┌──
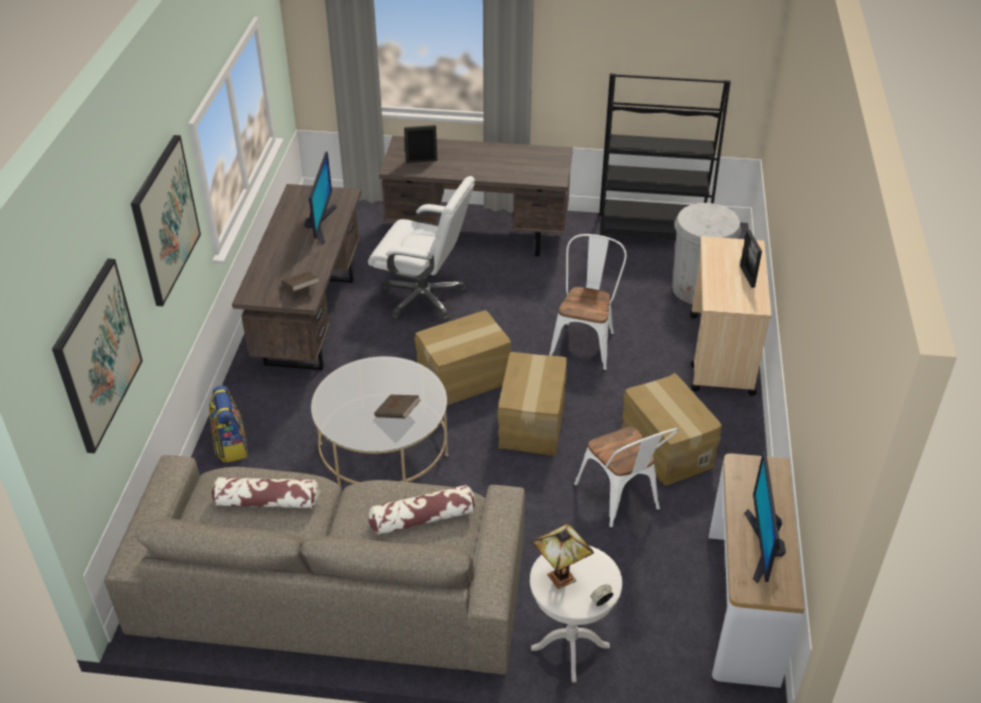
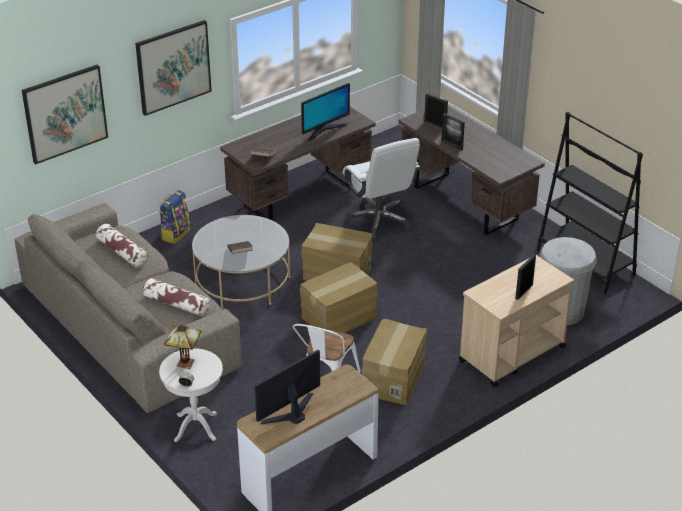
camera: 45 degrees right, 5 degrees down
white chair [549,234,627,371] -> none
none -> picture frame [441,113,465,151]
└──
┌──
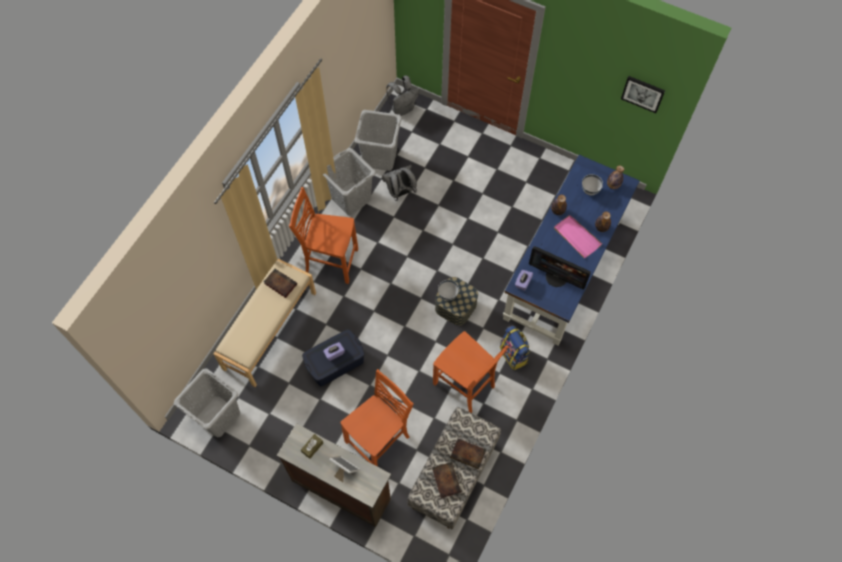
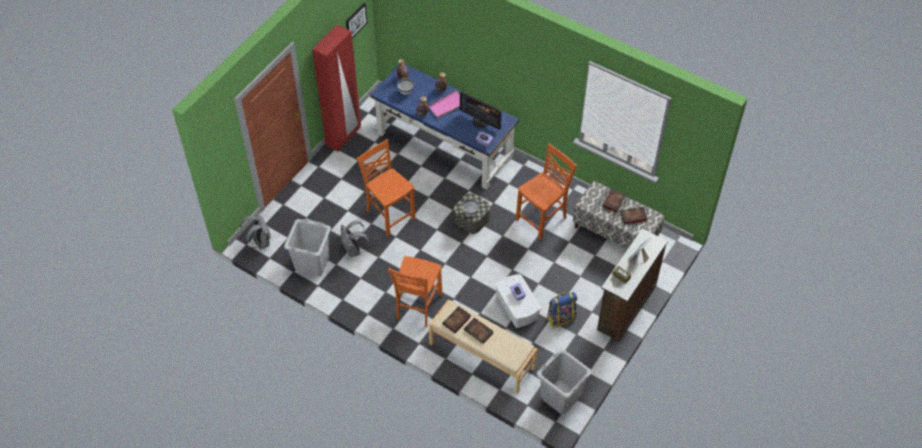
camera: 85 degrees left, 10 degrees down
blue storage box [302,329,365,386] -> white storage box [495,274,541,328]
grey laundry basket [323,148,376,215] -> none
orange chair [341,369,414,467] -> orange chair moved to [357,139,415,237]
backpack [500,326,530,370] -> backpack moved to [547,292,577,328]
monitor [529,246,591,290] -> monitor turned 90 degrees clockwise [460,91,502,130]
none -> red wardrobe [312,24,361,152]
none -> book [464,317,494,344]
└──
┌──
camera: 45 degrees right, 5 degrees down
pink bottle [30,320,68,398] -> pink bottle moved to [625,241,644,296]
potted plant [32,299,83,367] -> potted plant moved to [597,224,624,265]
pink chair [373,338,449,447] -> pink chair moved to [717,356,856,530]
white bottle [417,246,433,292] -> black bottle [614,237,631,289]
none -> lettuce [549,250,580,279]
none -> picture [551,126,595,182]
└──
> Problem to solve: Set down precisely the lines above between the line holding "backpack [500,326,530,370] ->" and the line holding "none -> book [464,317,494,344]", inclusive, and nothing beyond them.

> Your response:
backpack [500,326,530,370] -> backpack moved to [547,292,577,328]
monitor [529,246,591,290] -> monitor turned 90 degrees clockwise [460,91,502,130]
none -> red wardrobe [312,24,361,152]
none -> book [464,317,494,344]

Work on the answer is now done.